Sunday, October 9, 2011

To Adore or not to Adore? When I see Gerhard Richter

Gerhard Richter,  Self-Portrait, Three Times, 22.1.1990

Last week when I dropped into Marian Goodman on my way home to see the latest exhibition of Gerhard Richter’s work, I was under the impression that the vernissage was the night before. However, one look at all the women in silk dresses and heels told me I had come in time for the vernissage. One by one the who’s who of the Paris art world strolled across the courtyard of the Hotel Particulier that is home to Marian Goodman's Paris gallery. They picked up a glass of champagne and found each other in the small but light filled space of the ground floor gallery.

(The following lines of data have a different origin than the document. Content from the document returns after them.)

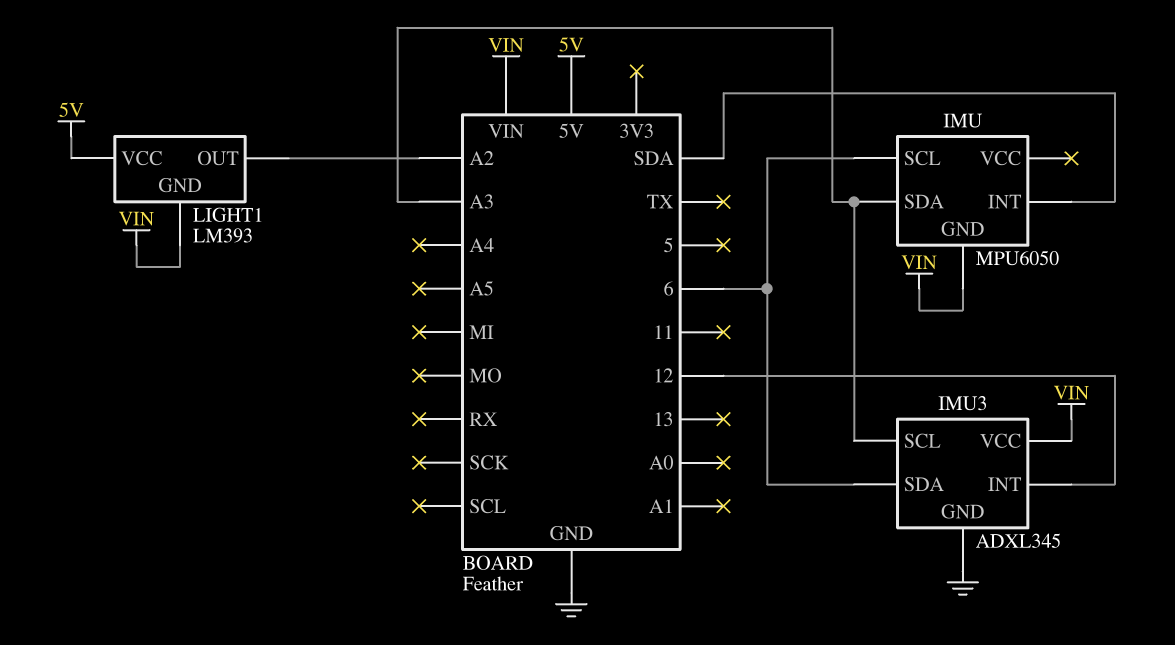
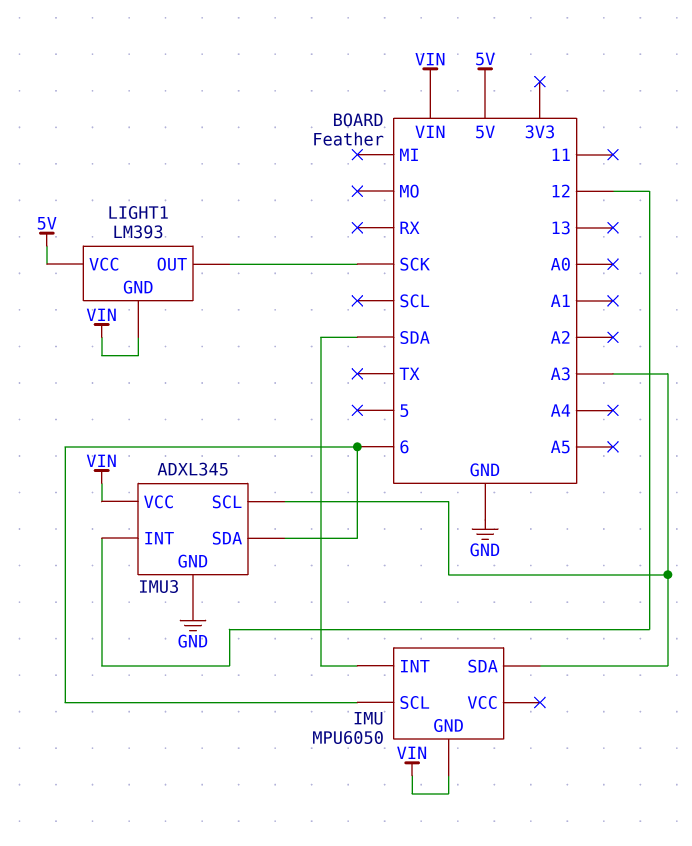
LIGHT1 pin OUT: A2 -> SCK

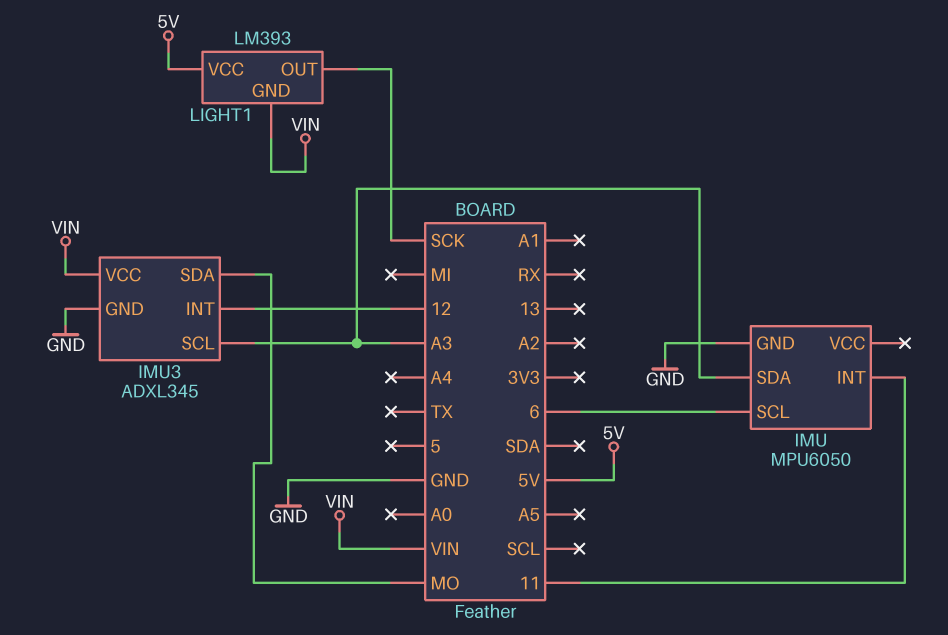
IMU pin GND: VIN -> GND
IMU pin INT: SDA -> 11
IMU3 pin SDA: 6 -> MO

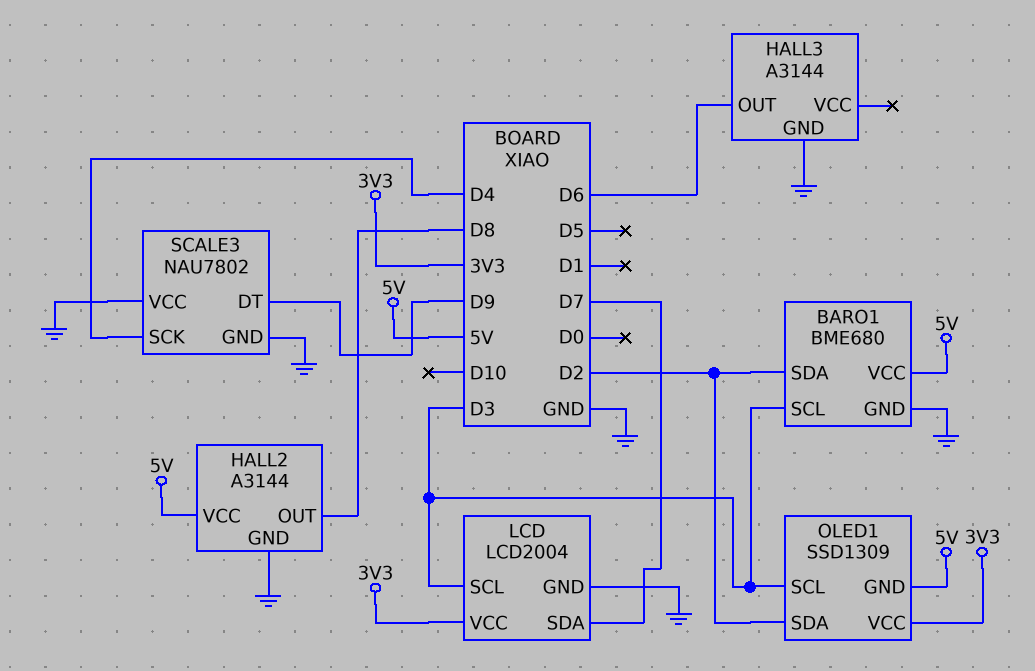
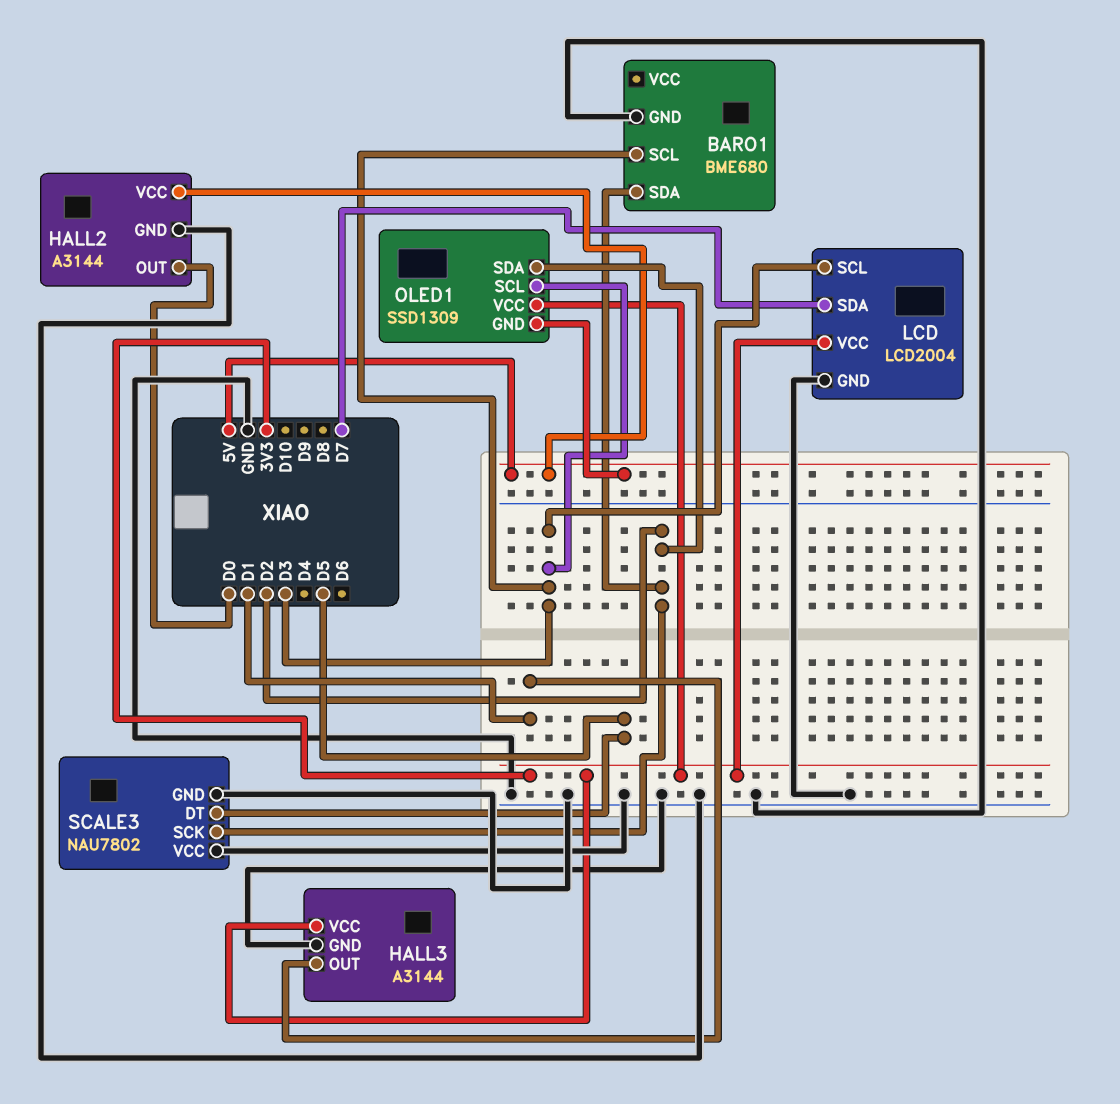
BARO1 pin VCC: 5V -> none
HALL2 pin OUT: D8 -> D0
HALL3 pin OUT: D6 -> D1
HALL3 pin VCC: none -> 3V3
SCALE3 pin DT: D9 -> D5
SCALE3 pin SCK: D4 -> D2

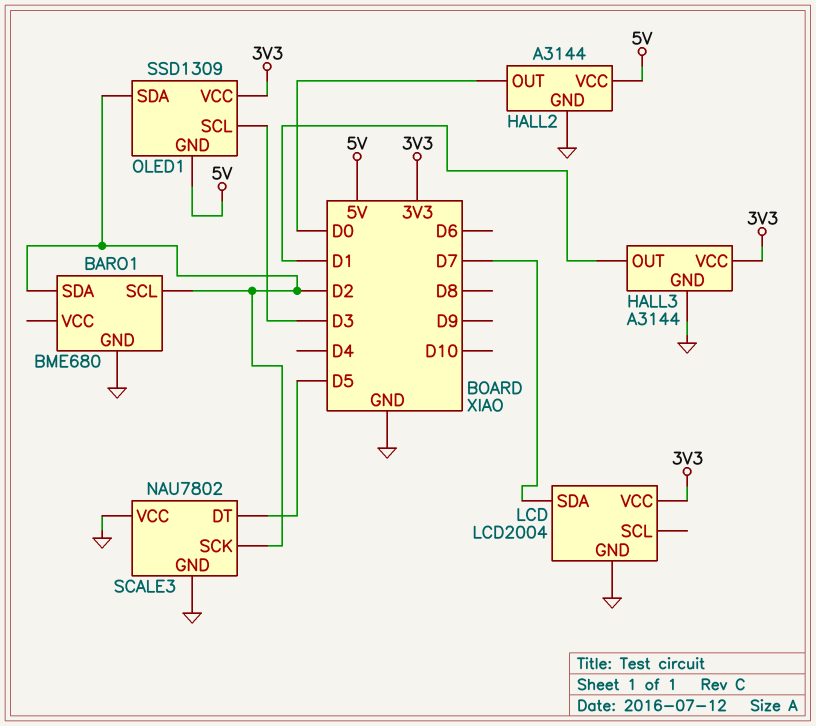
BARO1 pin SCL: D3 -> D2
LCD pin SCL: D3 -> none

The work was somehow unrelated to what was going on around me. The fact that Richter had apparently made a radical departure from the trajectory of his celebrated oeuvre didn’t seem important. It was, or so I thought, just another vernissage, and as the space became very crowded I decided to leave and return on a less crowded day.
Gerhard Richter, Grey, 1968, CR 194-6
Then as I walked across the cobblestoned courtyard, a posse of photographers, and men in grey suits strode towards me. I can be forgiven for thinking I was witnessing the arrival of a famous rock star. The crowd at the drinks table suddenly went quiet, and with no attempt to disguise their fascination, turned around and strained to catch a glimpse of the slight, but energy-filled, Gerhard Richter. And from that moment on, the eyes of the crowd never left him, registering his every move and gesture with its photographic gaze. The only difference between Richter’s arrival and that of any other media personality was that the art world crowd maintained its poise and decorum. Though he wasn’t mobbed, he was, at all times, surrounded by admirers, seeming to tower above him: everyone had a book they wanted him to sign. 
Gerhard Richter, Cut, 2006, CR896-4 
I owe so much of my intellectual development to Gerhard Richter: even though I have published on the work of many others, his paintings have influenced and encapsulate everything about German art and film that has preoccupied me for the past 15 years. The engagement of even his abstract paintings with German history, and German memory, with the questions raised at the intersection of painting and photography, painting and cinema, with modernism and its relationship to the revolutions of modernity, and with paint, light, and the role of the painter as author of his self-exploration on a canvas, the representation of trauma and memory, and the ultimate failure of vision and visual representation, these are the issues that haunt all of my academic work. As I stood watching the fans getting autographs of their hero, it occurred to me that the paintings and the man whom the art world reveres have very little to do with each other.
Gerhard Richter, Self Portrait, 1996, CR836-2
The cult of the individual great artist, the man to be adored and annexed as something like the art world’s messiah is in fact in direct opposition to his oeuvre. His work has, since the 1960s, continued to develop at the edge, to create a space within artistic modernism where every certainty — of the passion and urgency of painting, of its persistence in a world that doubts it is even alive, and of a painter who has reached heroic status — is undone, challenged and negated in the moment of its articulation. Richter’s paintings question and problematize everything they touch. It is no coincidence that so much of his oeuvre, especially up until the 1990s, and again at the turn of the twenty-first century, is pursued in the vast possibilities of grey paint. For this is work that is ambiguous, dense with impossibility and never sits still. Like the eternal transformations of grey paint, Richter’s presence on the canvas is always shifting, often in the process of disappearing, sometimes erased, violated through scratching of the surface, blurred, or his image and images overpainted.
Gerhard Richter, Self Portrait, 1970, Atlas Sheet: 62
Of course, fans want his autograph, because there’s a desire in the world we live in that is underpinned by the logic of exchange. We want to own, to become an individual through our proximity to that which everyone else covets. But Richter’s autograph, at least in the various ways it is inscribed on his works, always awaits its erasure, it’s immanent disappearance. This, while he continues to represent himself over and over and over again. While a part of me wanted to join the line to get Richter’s autograph, to pay my homage to the master of contemporary painting, I left without speaking to him. In the moment, I just couldn’t bring myself to approach him, I realize that I had nothing to say to him, that I had no need or interest in the man’s autograph. Offered the invitation, I would, in a heartbeat, leave my self behind and forgo my identity for the unfathomable painted world of Gerhard Richter. These are paintings before which I am not only willing, but have often been tempted, to kneel down.
Gerhard Richter, Self-Portrait, Three Times, Standing (16.3.1991)
I say all this, and yet, when I got home, my heart was still beating, I was breathless and had to phone Georgia to tell her I had seen Gerhard Richter. And so, as I watch my intellectualization of the encounter begin to unravel, I simultaneously see what might just have been a case of being too star struck to gather the courage to speak to this prophet of modernist painting. As though standing before one of his paintings, my spiral into contradictions leaves me wondering if the man and his art ultimately do have more in common than I like to admit?